▸ **Problem details**
Switch "top-left" to "upper-left" in everything from the start of the listing down to the line containing "8: (540, 444)", and write out those lines again with nothing else altered.

-=-=-=-=-

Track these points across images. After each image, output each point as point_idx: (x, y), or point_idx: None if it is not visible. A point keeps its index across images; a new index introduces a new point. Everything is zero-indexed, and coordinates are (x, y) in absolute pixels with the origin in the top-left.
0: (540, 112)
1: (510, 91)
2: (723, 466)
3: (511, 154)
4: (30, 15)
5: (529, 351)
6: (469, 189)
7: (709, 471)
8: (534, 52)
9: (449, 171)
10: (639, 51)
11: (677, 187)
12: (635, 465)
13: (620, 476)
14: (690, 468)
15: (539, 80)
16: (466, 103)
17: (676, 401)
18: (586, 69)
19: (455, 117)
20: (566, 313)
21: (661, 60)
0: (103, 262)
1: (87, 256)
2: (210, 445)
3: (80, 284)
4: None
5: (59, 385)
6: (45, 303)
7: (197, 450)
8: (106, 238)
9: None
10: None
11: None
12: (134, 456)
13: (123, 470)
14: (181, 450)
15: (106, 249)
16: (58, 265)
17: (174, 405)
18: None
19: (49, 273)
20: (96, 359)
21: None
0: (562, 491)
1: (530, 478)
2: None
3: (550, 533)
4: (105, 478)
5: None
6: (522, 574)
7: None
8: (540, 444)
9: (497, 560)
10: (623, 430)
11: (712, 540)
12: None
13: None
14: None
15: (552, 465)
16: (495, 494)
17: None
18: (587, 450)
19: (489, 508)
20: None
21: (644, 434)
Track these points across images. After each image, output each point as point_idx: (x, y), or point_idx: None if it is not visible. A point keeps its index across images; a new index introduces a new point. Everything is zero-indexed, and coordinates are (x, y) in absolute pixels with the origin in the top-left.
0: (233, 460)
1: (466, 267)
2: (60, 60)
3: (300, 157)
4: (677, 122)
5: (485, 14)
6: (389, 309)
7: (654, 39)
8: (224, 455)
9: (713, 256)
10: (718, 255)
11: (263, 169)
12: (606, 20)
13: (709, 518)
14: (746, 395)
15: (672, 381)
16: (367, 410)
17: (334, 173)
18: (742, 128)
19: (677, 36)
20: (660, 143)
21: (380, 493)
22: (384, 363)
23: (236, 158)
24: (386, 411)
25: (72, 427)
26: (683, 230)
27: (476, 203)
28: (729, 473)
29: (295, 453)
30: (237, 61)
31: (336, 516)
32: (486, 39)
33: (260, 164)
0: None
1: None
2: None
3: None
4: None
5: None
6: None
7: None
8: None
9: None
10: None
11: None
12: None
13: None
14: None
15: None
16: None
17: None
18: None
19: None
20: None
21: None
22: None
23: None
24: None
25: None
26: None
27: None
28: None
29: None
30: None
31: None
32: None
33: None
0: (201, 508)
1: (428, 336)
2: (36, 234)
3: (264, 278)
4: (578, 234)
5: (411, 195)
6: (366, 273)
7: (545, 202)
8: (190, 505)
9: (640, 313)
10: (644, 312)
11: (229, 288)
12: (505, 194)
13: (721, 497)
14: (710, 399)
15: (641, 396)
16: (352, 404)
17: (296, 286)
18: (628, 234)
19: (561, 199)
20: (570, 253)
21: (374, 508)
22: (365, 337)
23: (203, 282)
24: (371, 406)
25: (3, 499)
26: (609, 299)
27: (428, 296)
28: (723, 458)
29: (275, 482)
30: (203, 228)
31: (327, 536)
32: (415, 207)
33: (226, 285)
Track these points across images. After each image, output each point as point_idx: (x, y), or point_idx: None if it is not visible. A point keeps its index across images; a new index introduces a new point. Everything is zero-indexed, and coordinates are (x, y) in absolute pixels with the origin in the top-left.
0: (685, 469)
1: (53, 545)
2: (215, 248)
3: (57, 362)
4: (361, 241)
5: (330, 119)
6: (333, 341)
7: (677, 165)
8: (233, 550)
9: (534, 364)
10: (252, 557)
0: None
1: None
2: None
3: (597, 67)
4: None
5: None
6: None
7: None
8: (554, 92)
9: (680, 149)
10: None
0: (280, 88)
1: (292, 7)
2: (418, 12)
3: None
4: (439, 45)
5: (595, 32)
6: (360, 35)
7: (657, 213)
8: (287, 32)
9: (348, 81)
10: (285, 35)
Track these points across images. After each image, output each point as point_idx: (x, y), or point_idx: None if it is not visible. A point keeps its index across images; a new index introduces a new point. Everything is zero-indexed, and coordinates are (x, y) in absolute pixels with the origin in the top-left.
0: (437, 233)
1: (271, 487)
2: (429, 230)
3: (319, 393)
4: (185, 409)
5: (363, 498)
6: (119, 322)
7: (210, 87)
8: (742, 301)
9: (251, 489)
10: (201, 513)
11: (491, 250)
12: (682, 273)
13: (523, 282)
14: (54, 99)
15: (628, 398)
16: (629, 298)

-=-=-=-=-

▸ **Response to the exercise**
Track these points across images. After each image, output each point as point_idx: (x, y), or point_idx: None if it is not visible. A point keeps its index across images; a new index introduces a new point. Everything is zero-indexed, and coordinates are (x, y) in absolute pixels with the origin in the upper-left.
0: (540, 112)
1: (510, 91)
2: (723, 466)
3: (511, 154)
4: (30, 15)
5: (529, 351)
6: (469, 189)
7: (709, 471)
8: (534, 52)
9: (449, 171)
10: (639, 51)
11: (677, 187)
12: (635, 465)
13: (620, 476)
14: (690, 468)
15: (539, 80)
16: (466, 103)
17: (676, 401)
18: (586, 69)
19: (455, 117)
20: (566, 313)
21: (661, 60)
0: (103, 262)
1: (87, 256)
2: (210, 445)
3: (80, 284)
4: None
5: (59, 385)
6: (45, 303)
7: (197, 450)
8: (106, 238)
9: None
10: None
11: None
12: (134, 456)
13: (123, 470)
14: (181, 450)
15: (106, 249)
16: (58, 265)
17: (174, 405)
18: None
19: (49, 273)
20: (96, 359)
21: None
0: (562, 491)
1: (530, 478)
2: None
3: (550, 533)
4: (105, 478)
5: None
6: (522, 574)
7: None
8: (540, 444)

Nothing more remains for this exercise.